A verbatim copy is needed of the lines below from the one containing "واضح رہے کہ" up to and including the one containing "07 июля, 2023", excluding pictures.

┌──

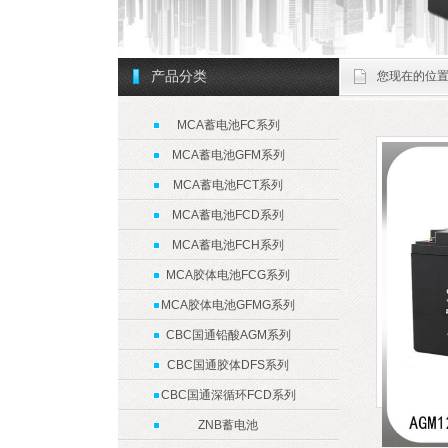
产品分类
您现在的位
MCA蓄电池FC系列
MCA蓄电池GFM系列
MCA蓄电池FCT系列
MCA蓄电池FCD系列
MCA蓄电池FCH系列
MCA胶体电池FCG系列
MCA胶体电池GFMG系列
CBC国通铅酸AGM系列
CBC国通胶体DFS系列
CBC国通深循环FCD系列
ZNB蓄电池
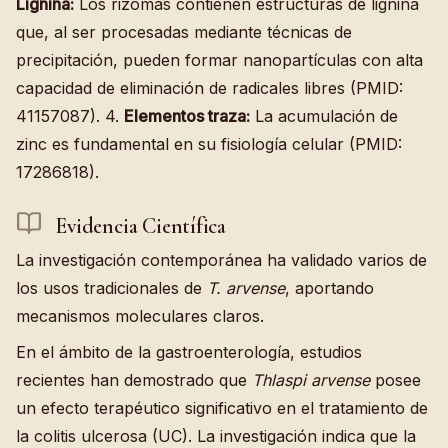
Lignina:
Los rizomas contienen estructuras de lignina
que, al ser procesadas mediante técnicas de
precipitación, pueden formar nanopartículas con alta
capacidad de eliminación de radicales libres (PMID:
41157087). 4.
Elementos traza:
La acumulación de
zinc es fundamental en su fisiología celular (PMID:
17286818).
Evidencia Científica
La investigación contemporánea ha validado varios de
los usos tradicionales de
T. arvense
, aportando
mecanismos moleculares claros.
En el ámbito de la gastroenterología, estudios
recientes han demostrado que
Thlaspi arvense
posee
un efecto terapéutico significativo en el tratamiento de
la colitis ulcerosa (UC). La investigación indica que la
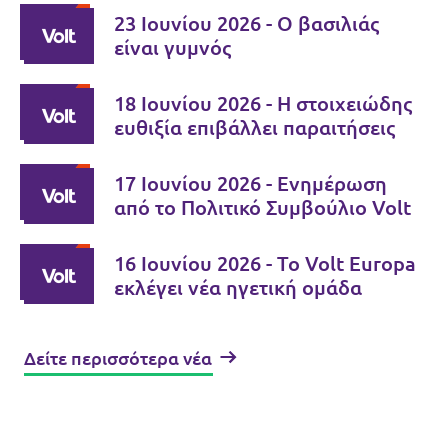
23 Ιουνίου 2026 - Ο βασιλιάς
είναι γυμνός
18 Ιουνίου 2026 - Η στοιχειώδης
ευθιξία επιβάλλει παραιτήσεις
17 Ιουνίου 2026 - Ενημέρωση
από το Πολιτικό Συμβούλιο Volt
16 Ιουνίου 2026 - Το Volt Europa
εκλέγει νέα ηγετική ομάδα
Δείτε περισσότερα νέα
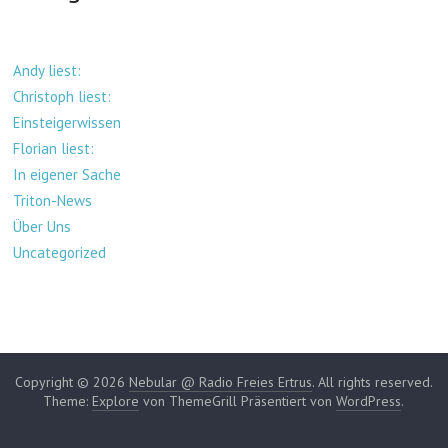
Andy liest:
Christoph liest:
Einsteigerwissen
Florian liest:
In eigener Sache
Triton-News
Über Uns
Uncategorized
Copyright © 2026
Nebular @ Radio Freies Ertrus
. All rights reserved.
Theme:
Explore
von ThemeGrill Präsentiert von
WordPress
.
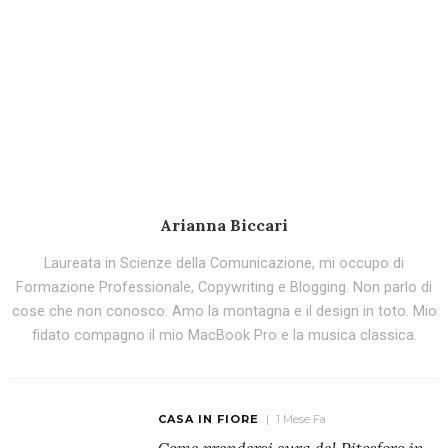
Arianna Biccari
Laureata in Scienze della Comunicazione, mi occupo di
Formazione Professionale, Copywriting e Blogging. Non parlo di
cose che non conosco. Amo la montagna e il design in toto. Mio
fidato compagno il mio MacBook Pro e la musica classica.
CASA IN FIORE
1 Mese Fa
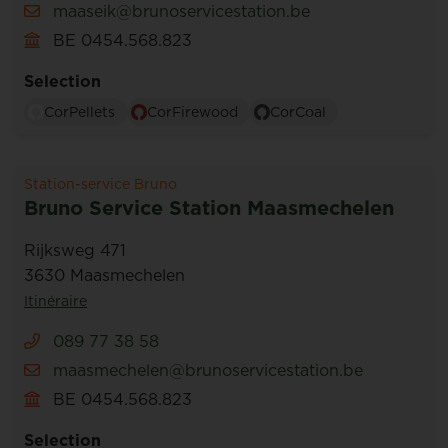
maaseik@brunoservicestation.be
BE 0454.568.823
Selection
CorPellets
CorFirewood
CorCoal
Station-service Bruno
Bruno Service Station Maasmechelen
Rijksweg 471
3630 Maasmechelen
Itinéraire
089 77 38 58
maasmechelen@brunoservicestation.be
BE 0454.568.823
Selection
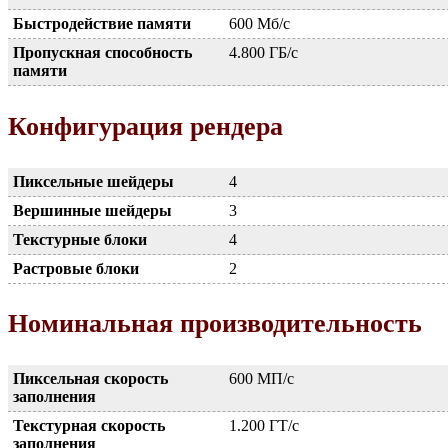
Быстродействие памяти
600 Мб/с
Пропускная способность
4.800 ГБ/с
памяти
Конфигурация рендера
Пиксельные шейдеры
4
Вершинные шейдеры
3
Текстурные блоки
4
Растровые блоки
2
Номинальная производительность
Пиксельная скорость
600 МП/с
заполнения
Текстурная скорость
1.200 ГТ/с
заполнения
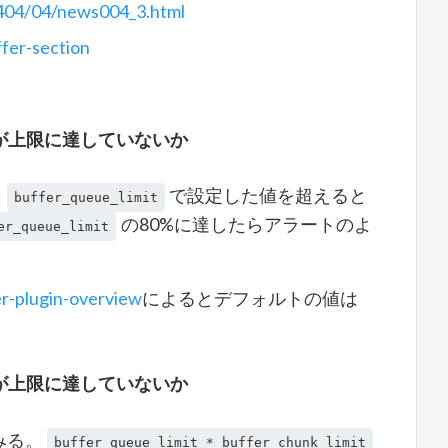
/1404/04/news004_3.html
ffer-section
が上限に達していないか
。
で設定した値を超えると
buffer_queue_limit
の80%に達したらアラートのよ
er_queue_limit
er-plugin-overview
によるとデフォルトの値は
が上限に達していないか
みる。
buffer_queue_limit * buffer_chunk_limit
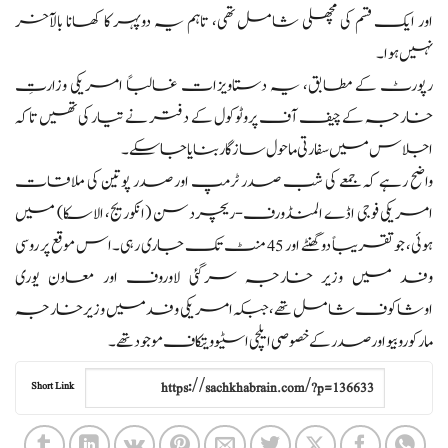
اور ایک قسم کی مچھلی شامل تھی، تاہم یہ دوپہر کا کھانا بالآخر
نہیں ہوا۔
رپورٹ کے مطابق، یہ دستاویزات غالباً امریکی وزارتِ
خارجہ کے چیف آف پروٹوکول کے دفتر نے تیار کی تھیں تاکہ
اجلاس میں سفارتی ماحول سازگار بنایا جا سکے۔
واضح رہے کہ جمعے کی شب صدر ٹرمپ اور صدر پوتین کی ملاقات
امریکی فوجی اڈے المنڈورف-ریچردسن (انکوریج، الاسکا) میں
ہوئی، جو تقریباً دو گھنٹے اور 45 منٹ تک جاری رہی۔ اس موقع پر روسی
وفد میں وزیر خارجہ سرگئی لاوروف اور معاون یوری
اوشاکوف شامل تھے، جبکہ امریکی وفد میں وزیر خارجہ
مارکو روبیو اور صدر کے خصوصی ایلچی اسٹیو ویتکاف موجود تھے۔
Short Link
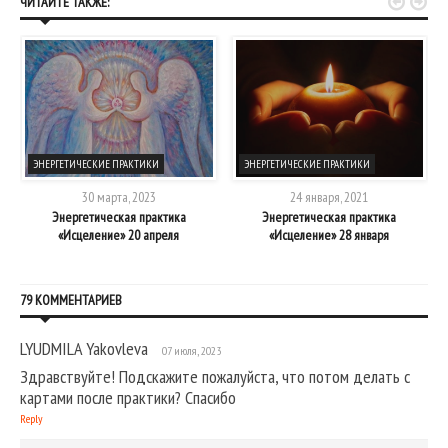


ЧИТАЙТЕ ТАКЖЕ:
ЭНЕРГЕТИЧЕСКИЕ ПРАКТИКИ
ЭНЕРГЕТИЧЕСКИЕ ПРАКТИКИ
30 марта, 2023
24 января, 2021
Энергетическая практика
Энергетическая практика
«Исцеление» 20 апреля
«Исцеление» 28 января
79 КОММЕНТАРИЕВ
LYUDMILA Yakovleva
07 июля, 2023
Здравствуйте! Подскажите пожалуйста, что потом делать с
картами после практики? Спасибо
Reply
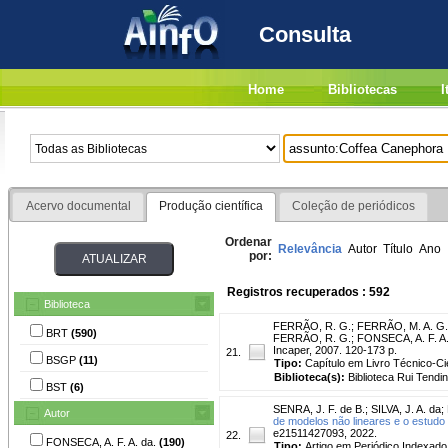
Consulta
Home
Bibliotecas
I
Acervo documental
Produção científica
Coleção de periódicos
Ordenar
Relevância
Autor
Título
Ano
por:
Registros recuperados : 592
Biblioteca
FERRÃO, R. G.
;
FERRÃO, M. A. G.
BRT
(590)
FERRÃO, R. G.; FONSECA, A. F. A. 
Incaper, 2007. 120-173 p.
21.
BSGP
(11)
Tipo:
Capítulo em Livro Técnico-Cie
Biblioteca(s):
Biblioteca Rui Tendi
BST
(6)
SENRA, J. F. de B.
;
SILVA, J. A. da
;
Autor
de modelos não lineares e o estudo 
e21511427093, 2022.
22.
FONSECA, A. F. A. da.
(190)
Tipo:
Artigo em Periódico Indexado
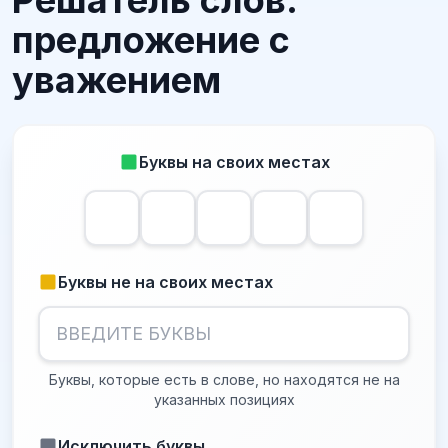
Решатель слов:
предложение с
уважением
Буквы на своих местах
Буквы не на своих местах
Буквы, которые есть в слове, но находятся не на
указанных позициях
Исключить буквы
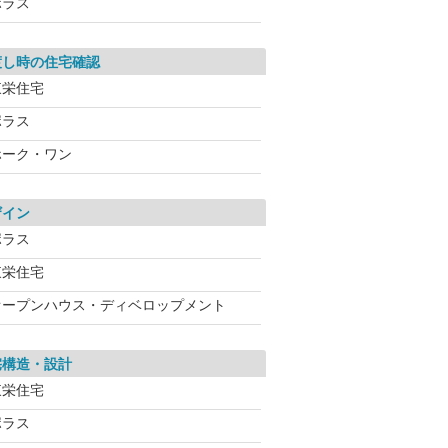
ポラス
渡し時の住宅確認
東栄住宅
ポラス
ホーク・ワン
ザイン
ポラス
東栄住宅
オープンハウス・ディベロップメント
宅構造・設計
東栄住宅
ポラス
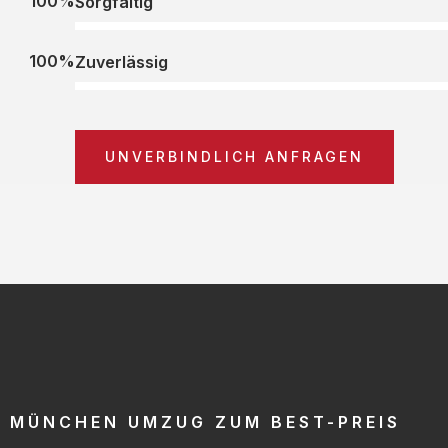
100%
Sorgfältig
100%
Zuverlässig
UNVERBINDLICH ANFRAGEN
MÜNCHEN UMZUG ZUM BEST-PREIS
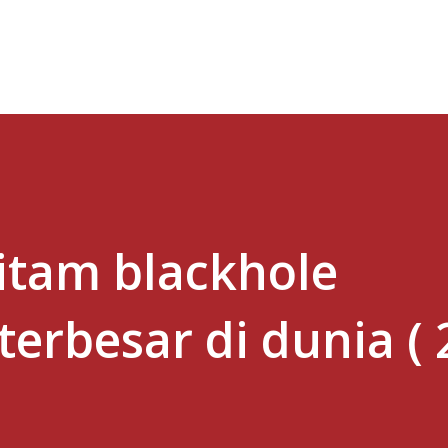
Skip to main content
itam blackhole
erbesar di dunia ( 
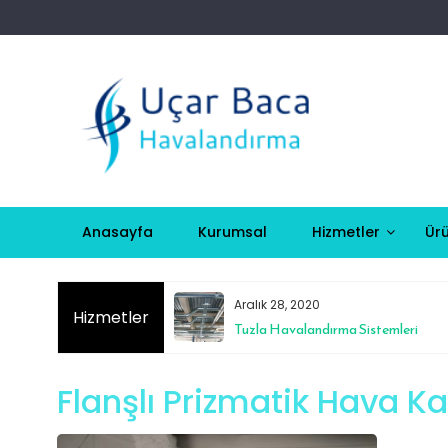
Skip
to
content
Anasayfa
Kurumsal
Hizmetler
Ürü
Aralık 28, 2020
Hizmetler
istemleri
Tuzla Havalandırma Sistemleri
Flanşlı Prizmatik Hava Ka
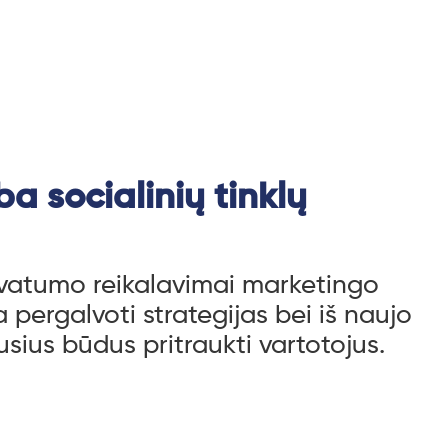
ba socialinių tinklų
ivatumo reikalavimai marketingo
a pergalvoti strategijas bei iš naujo
ausius būdus pritraukti vartotojus.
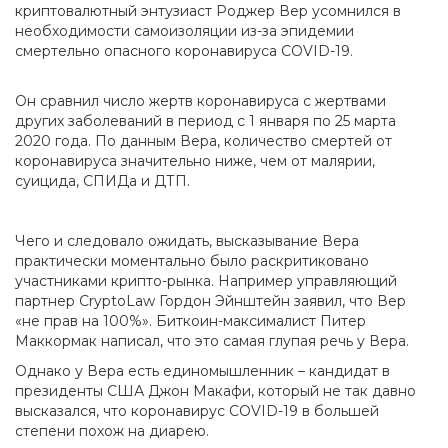
криптовалютный энтузиаст Роджер Вер усомнился в
необходимости самоизоляции из-за эпидемии
смертельно опасного коронавируса COVID-19.
Он сравнил число жертв коронавируса с жертвами
других заболеваний в период с 1 января по 25 марта
2020 года. По данным Вера, количество смертей от
коронавируса значительно ниже, чем от малярии,
суицида, СПИДа и ДТП.
Чего и следовало ожидать, высказывание Вера
практически моментально было раскритиковано
участниками крипто-рынка. Например управляющий
партнер CryptoLaw Гордон Эйнштейн заявил, что Вер
«не прав на 100%». Биткоин-максималист Питер
Маккормак написал, что это самая глупая речь у Вера.
Однако у Вера есть единомышленник – кандидат в
президенты США Джон Макафи, который не так давно
высказался, что коронавирус COVID-19 в большей
степени похож на диарею.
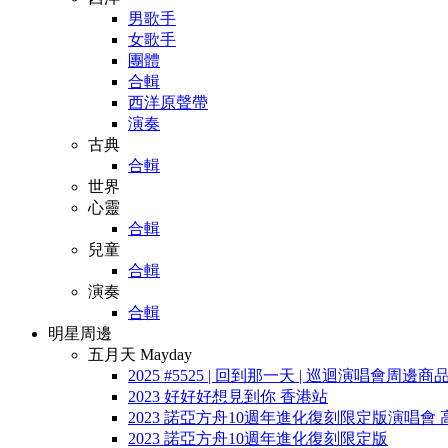
男歌手
女歌手
團體
合輯
西洋原聲帶
演奏
古典
合輯
世界
心靈
合輯
兒童
合輯
演奏
合輯
明星周邊
五月天 Mayday
2025 #5525 | 回到那一天 | 巡迴演唱會周邊商
2023 好好好想見到你 香港站
2023 諾亞方舟10週年進化復刻限定版演唱會 
2023 諾亞方舟10週年進化復刻限定版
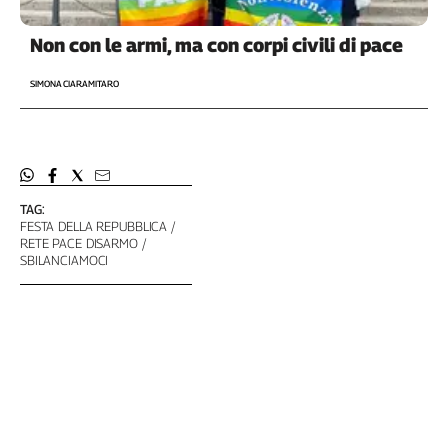
Non con le armi, ma con corpi civili di pace
SIMONA CIARAMITARO
TAG:
FESTA DELLA REPUBBLICA
RETE PACE DISARMO
SBILANCIAMOCI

└──

**TASK RESULT:**
واضح رہے کہ جمعے کی شب صدر ٹرمپ اور صدر پوتین کی ملاقات
امریکی فوجی اڈے المنڈورف-ریچردسن (انکوریج، الاسکا) میں
ہوئی، جو تقریباً دو گھنٹے اور 45 منٹ تک جاری رہی۔ اس موقع پر روسی
وفد میں وزیر خارجہ سرگئی لاوروف اور معاون یوری
اوشاکوف شامل تھے، جبکہ امریکی وفد میں وزیر خارجہ
مارکو روبیو اور صدر کے خصوصی ایلچی اسٹیو ویتکاف موجود تھے۔
Short Link


ЧИТАЙТЕ ТАКЖЕ:
ЭНЕРГЕТИЧЕСКИЕ ПРАКТИКИ
ЭНЕРГЕТИЧЕСКИЕ ПРАКТИКИ
30 марта, 2023
24 января, 2021
Энергетическая практика
Энергетическая практика
«Исцеление» 20 апреля
«Исцеление» 28 января
79 КОММЕНТАРИЕВ
LYUDMILA Yakovleva
07 июля, 2023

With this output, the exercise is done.